▸ Your instructions
Search the material for "Completion" and copy each line in which it is found.

▸ Given data
Start of Block

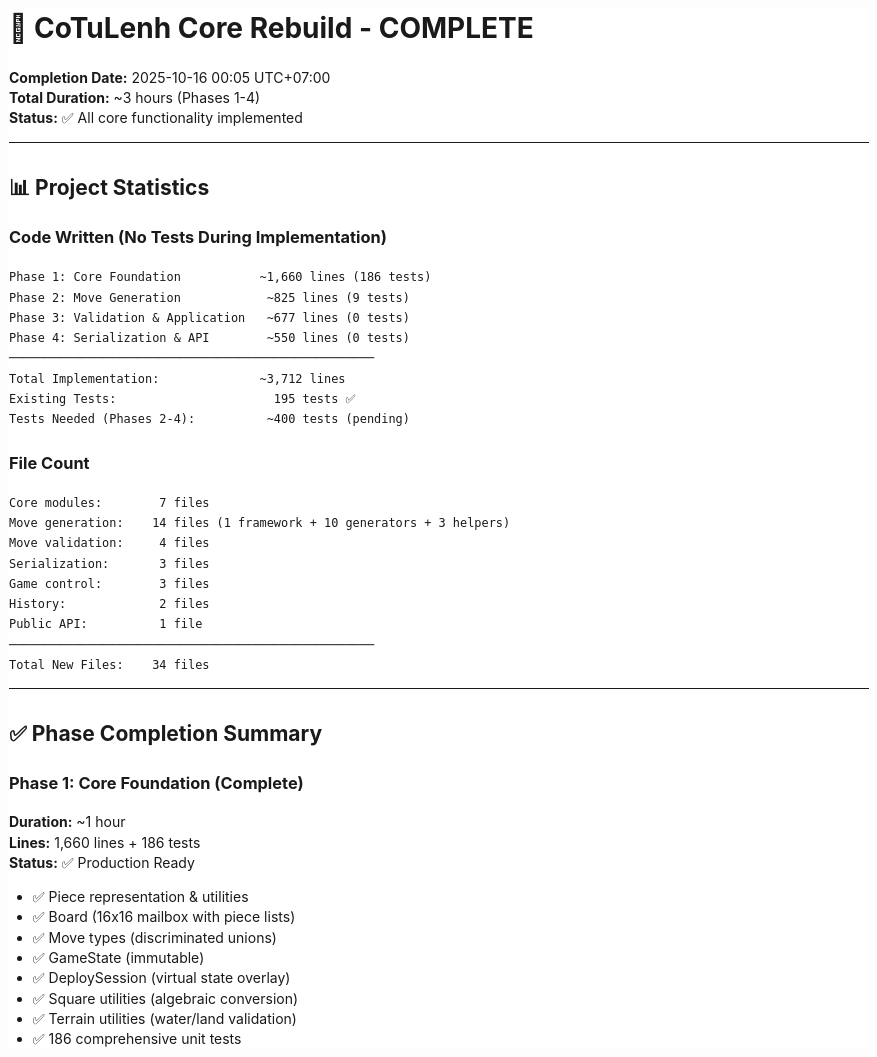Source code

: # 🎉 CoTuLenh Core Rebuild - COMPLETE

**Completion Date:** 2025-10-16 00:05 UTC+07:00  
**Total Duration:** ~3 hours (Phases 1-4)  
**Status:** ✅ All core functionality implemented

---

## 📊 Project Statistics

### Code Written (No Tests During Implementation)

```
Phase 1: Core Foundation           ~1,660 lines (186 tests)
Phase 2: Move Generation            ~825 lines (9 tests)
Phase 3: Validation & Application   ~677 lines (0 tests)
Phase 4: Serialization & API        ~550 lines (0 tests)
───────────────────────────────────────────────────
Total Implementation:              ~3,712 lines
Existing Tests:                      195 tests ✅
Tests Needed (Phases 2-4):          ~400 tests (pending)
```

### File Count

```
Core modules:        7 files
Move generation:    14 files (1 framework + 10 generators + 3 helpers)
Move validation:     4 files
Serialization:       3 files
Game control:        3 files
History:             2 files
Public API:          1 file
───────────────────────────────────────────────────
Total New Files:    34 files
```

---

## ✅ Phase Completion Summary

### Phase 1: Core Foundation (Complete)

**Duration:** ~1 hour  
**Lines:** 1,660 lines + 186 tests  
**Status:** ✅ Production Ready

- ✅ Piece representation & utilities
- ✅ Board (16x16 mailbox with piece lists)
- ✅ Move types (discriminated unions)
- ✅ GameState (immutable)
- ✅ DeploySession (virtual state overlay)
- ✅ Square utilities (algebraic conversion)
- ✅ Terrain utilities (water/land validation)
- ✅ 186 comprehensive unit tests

End of Block

▸ Response below
**Completion Date:** 2025-10-16 00:05 UTC+07:00  
## ✅ Phase Completion Summary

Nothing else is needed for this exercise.